Worldline has launched an end-to-end solution to provide an enhanced, seamless and secure payment experience for mobility operators and their customers.
The new Mobility Payments Suite offers a wide range of experiential enhancements designed to meet any customer’s payment needs, the payment service provider said in a Wednesday (July 19) press release.
“With our Mobility Payments Suite, we are delighted to offer mobility operators and their customers the latest, most seamless and secure solution available on the market today,” Sebastien Givry, head of mobility, merchant services at Worldline, said in the release.
Worldline’s Mobility Payments Suite aims to make the payment process seamless, thereby removing the friction that can be an obstacle to consumer adoption of public transport, according to the press release.
The new product provides personalization without compromising privacy; brings different mobility providers into a single ecosystem so that consumers can easily pay for more than one form of transport; and accommodates payment acceptance over the counter, at a ticket vending machine and online, the release said.
To protect consumers and providers in the mobility ecosystem, Worldline’s advanced fraud management capabilities employ artificial intelligence (AI) and machine learning (ML), per the release.
“Customers expect the best and most efficient payment means to be accepted at the time they make their purchase or journey,” Givry said in the release. “Out of our ambition to combine innovation and CSR, Worldline is committed to providing high-quality payment services to support the fast-changing mobility sector.”
Payments are now considered part of the customer experience, Worldline’s Consulting Services Global Head of Travel Services Laurie Gablehouse told PYMNTS’ Karen Webster in an interview posted July 6.
In the travel space, for example, broadening payment acceptance allows consumers to craft the trips they want, with the providers they want, and redeem loyalty and rewards along the way, Gablehouse said.

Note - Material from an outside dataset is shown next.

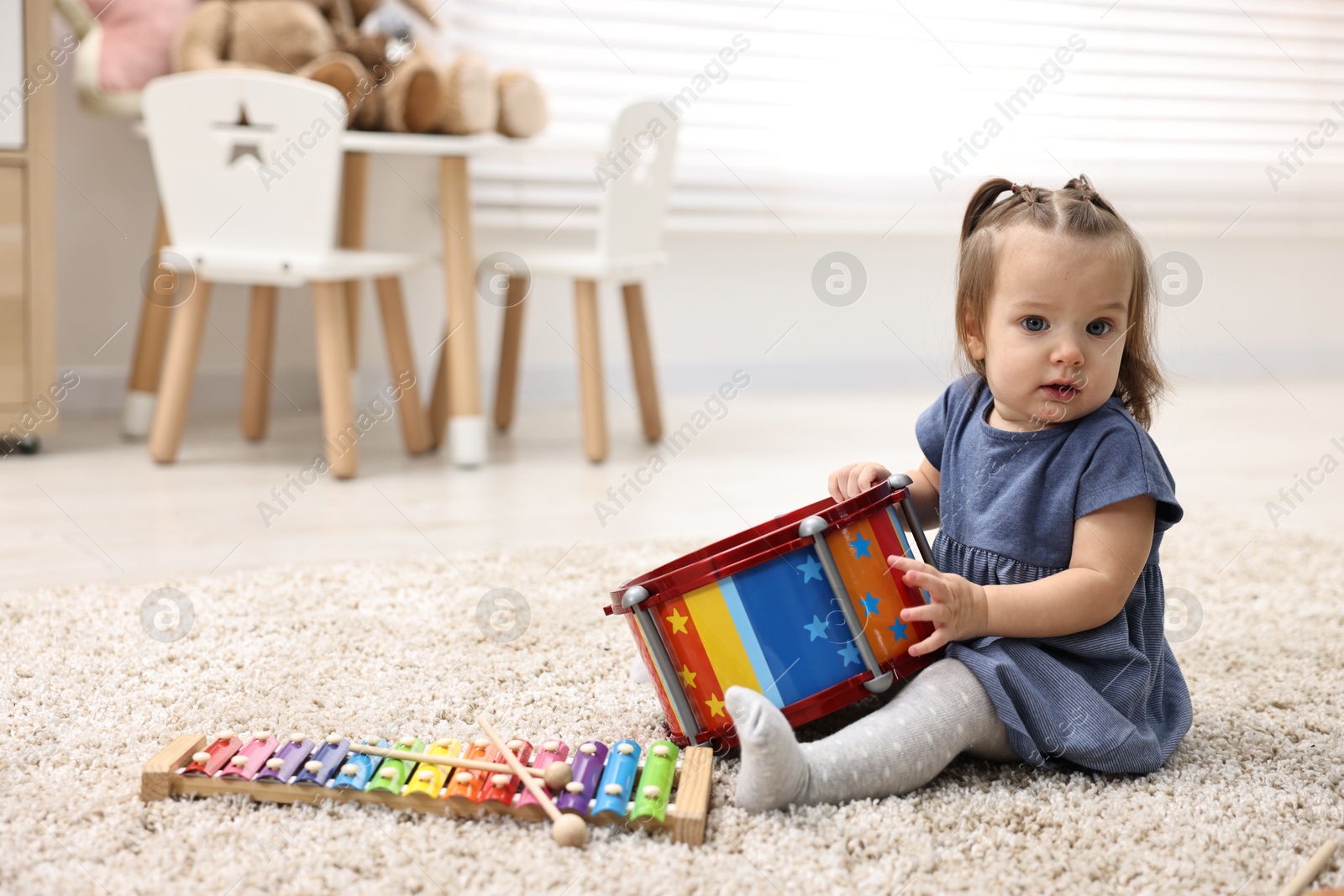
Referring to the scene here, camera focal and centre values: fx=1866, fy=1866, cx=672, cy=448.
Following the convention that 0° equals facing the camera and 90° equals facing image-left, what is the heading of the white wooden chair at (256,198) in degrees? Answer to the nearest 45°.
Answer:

There has been a push by public transit authorities to consider open-loop payment systems that accept the rider’s preferred payment method, Andrew Yablonovsky, associate vice president of product strategy and growth at Interac, told PYMNTS in an interview posted in November 2022.
Interac, Canada’s interbank debit network provider, has found that two-thirds of consumers would be likely to pay for transit by tapping their debit or credit cards if the option was available.